Miss Robertson came on deck without any covering on her head, and the wind blew her hair away from its fastenings and floated it out like a cloud of gold. She held on to the rail and stared at the coming ship with wild eyes and a frowning forehead, while the steward, who had fallen crazy with the sight of the ship, clambered once more into the mizzen rigging, and shouted and beckoned to the vessel as a little child would.
It did not take me long, however, to recover my own reason, the more especially as I felt that we might require all the sense we had when the ship rounded and hove to.
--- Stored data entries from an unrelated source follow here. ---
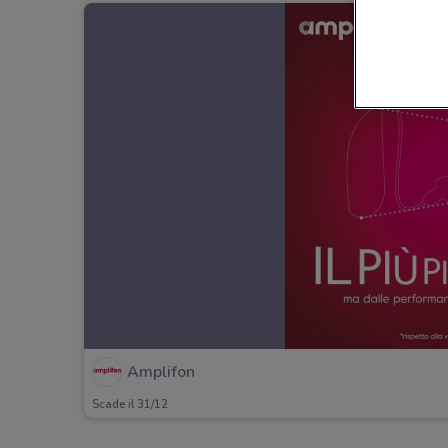
Amplifon
Scade il 31/12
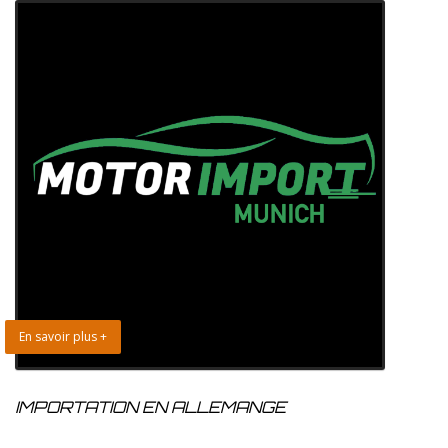
En savoir plus +
IMPORTATION EN ALLEMANGE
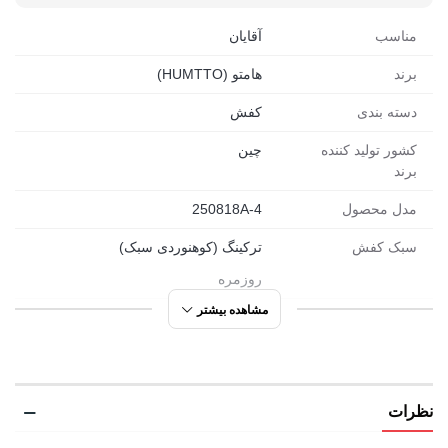
در دل طبیعت کم نیاره، همین حالا مدل دلخواهت رو انتخاب کن.
مناسب
آقایان
برای دیدن رنگ ها، عکس های واقعی و تجربه های مشتری ها،
برند
هامتو (HUMTTO)
حتماً یه سر به
پیج اینستاگرام
بزن، جایی که هر قدم، با رضایت
دسته بندی
کفش
همراهه.
کشور تولید کننده
چین
برند
کفش اسپرت هامتو مردانه مدل 250818A-4 | لیستی
مدل محصول
250818A-4
از ویژگی های تخصصی
سبک کفش
ترکینگ (کوهنوردی سبک)
انتخابی عالی برای جنگل نوردی:
دره نوردی، طبیعت گردی و
روزمره
پیاده روی
مشاهده بیشتر
مورد استفاده
طبیعت گردی
رویه ترکیبی از TPU و پارچه
: بادوام، تنفس پذیر و خوش فرم
جنگل نوردی
کفی طبی با قابلیت تعویض و گردش هوا:
راحتی در هر قدم
روزمره
زیره سه لایه از EVA، TPU و لاستیک هامتو:
سبک و مقاوم
نظرات
پیاده روی
آج دار و ضدلغزش:
مناسب برای مسیرهای ناهموار و مرطوب
کوهنوردی سبک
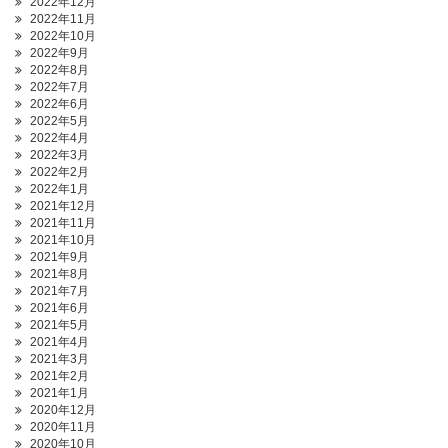
2022年12月
2022年11月
2022年10月
2022年9月
2022年8月
2022年7月
2022年6月
2022年5月
2022年4月
2022年3月
2022年2月
2022年1月
2021年12月
2021年11月
2021年10月
2021年9月
2021年8月
2021年7月
2021年6月
2021年5月
2021年4月
2021年3月
2021年2月
2021年1月
2020年12月
2020年11月
2020年10月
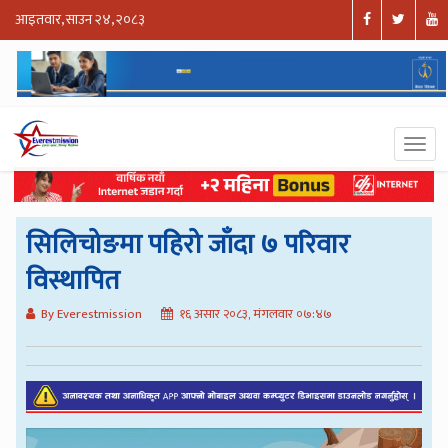
आइतवार, साउन २४, २०८३
सिलिचोङमा पहिरो जाँदा ७ परिवार
विस्थापित
By Everestmission
१६ असार २०८३, मंगलवार ०७:४७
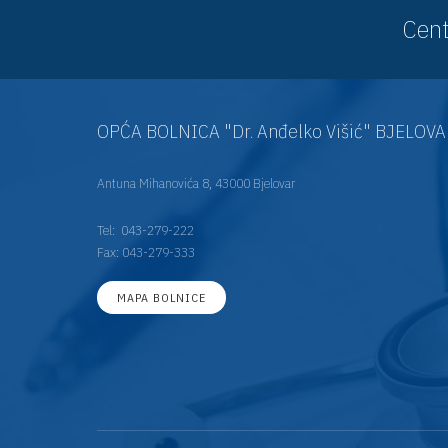
Cent
OPĆA BOLNICA "Dr. Anđelko Višić" BJELOV
Antuna Mihanovića 8, 43000 Bjelovar
Tel:
043-279-222
Fax: 043-279-333
MAPA BOLNICE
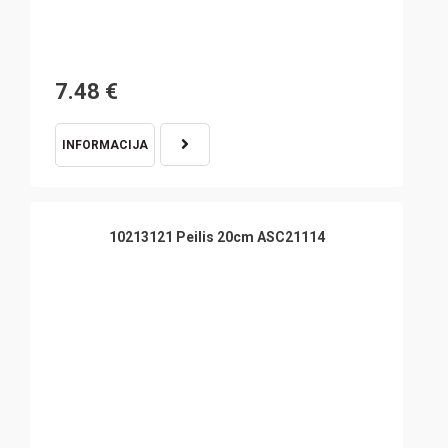
7.48
€
INFORMACIJA
10213121 Peilis 20cm ASC21114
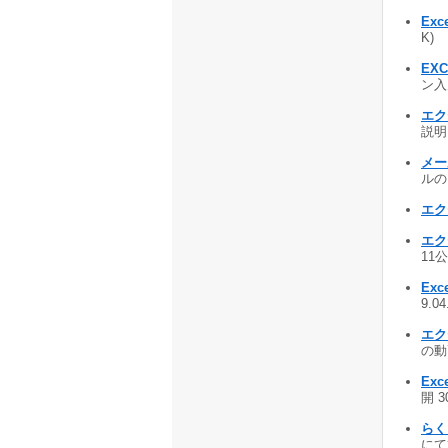
Ex
K)
EXC
ン入
エク
説明 
メー
ルのシ
エク
エク
11公
Ex
9.0
エク
の動画
Ex
開 3
らく
にて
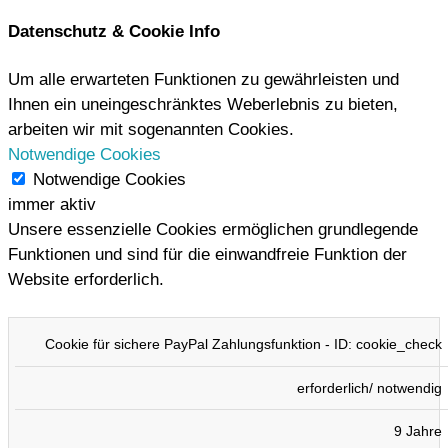
Datenschutz & Cookie Info
Um alle erwarteten Funktionen zu gewährleisten und
Ihnen ein uneingeschränktes Weberlebnis zu bieten,
arbeiten wir mit sogenannten Cookies.
Notwendige Cookies
Notwendige Cookies
immer aktiv
Unsere essenzielle Cookies ermöglichen grundlegende
Funktionen und sind für die einwandfreie Funktion der
Website erforderlich.
COOKIE
TYP
DAUER
BESCHREIBUNG
Cookie für sichere PayPal Zahlungsfunktion - ID: cookie_check
erforderlich/ notwendig
9 Jahre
I could not, indeed, hope that they would send a boat through such a sea; they would lie by us and send a boat when the sea moderated, which, to judge by the barometer and the high and beaming sky, we might expect to find that night or next morning; and then we should require our senses, not only to keep the pumps going, but to enter the boat calmly and in an orderly way, and help our rescuers to save our lives.
The boatswain leaned against the companion hatchway with his arms folded, contemplating the approaching ship with a wooden face. Variously and powerfully as the spectacle of the vessel had affected Cornish and Miss Robertson, and myself and the steward, on the boatswain it had scarcely produced any impression.
I know not what kind of misgiving came into my mind as I looked from the coming ship to his stolid face.
I had infinite confidence in this man's judgment and bravery, and his lifelessness on this occasion weighed down upon me like a heavy presentiment, insomuch that the cheery gratulatory words I was about to address to Miss Robertson died away on my lips.
I should say that we had sighted this vessel's upper sails when she was about seventeen miles distant, and, therefore, coming down upon us before a strong wind, and helped onwards by the long running seas, in less than half an hour her whole figure was plain to us upon the water.
I examined her carefully through the glass, striving to make out her nationality by the cut of her aloft. I thought she had the look of a Scotch ship, her hull being after the pattern of the Aberdeen clippers, such as I remembered them in the Australian trade, painted green, and she was also rigged with skysail-poles and a great breadth of canvas.
I handed the glass to the boatswain, and asked him what country he took her to be of. After inspecting her, he said he did not think she was English; the colour of her canvas looked foreign, but it was hard to tell; we should see her colours presently.
As she approached, Miss Robertson's excitement grew very great; not demonstrative—I mean she did not cry out nor gesticulate like the steward in the rigging; it was visible, like a kind of madness, in her eyes, in her swelling bosom, in a strange, wonderful, brilliant smile upon her face, such as a great actress might wear in a play, but which we who observe it know to be forced and unreal.
I ran below for the fur cap and coat, and made her put them on, and then drew her away from the ship's side and kept close to her, even holding her by the hand for some time, for I could not tell what effect the sight of the ship might produce upon her mind, already strung and weakened by privation and cruel sorrow and peril.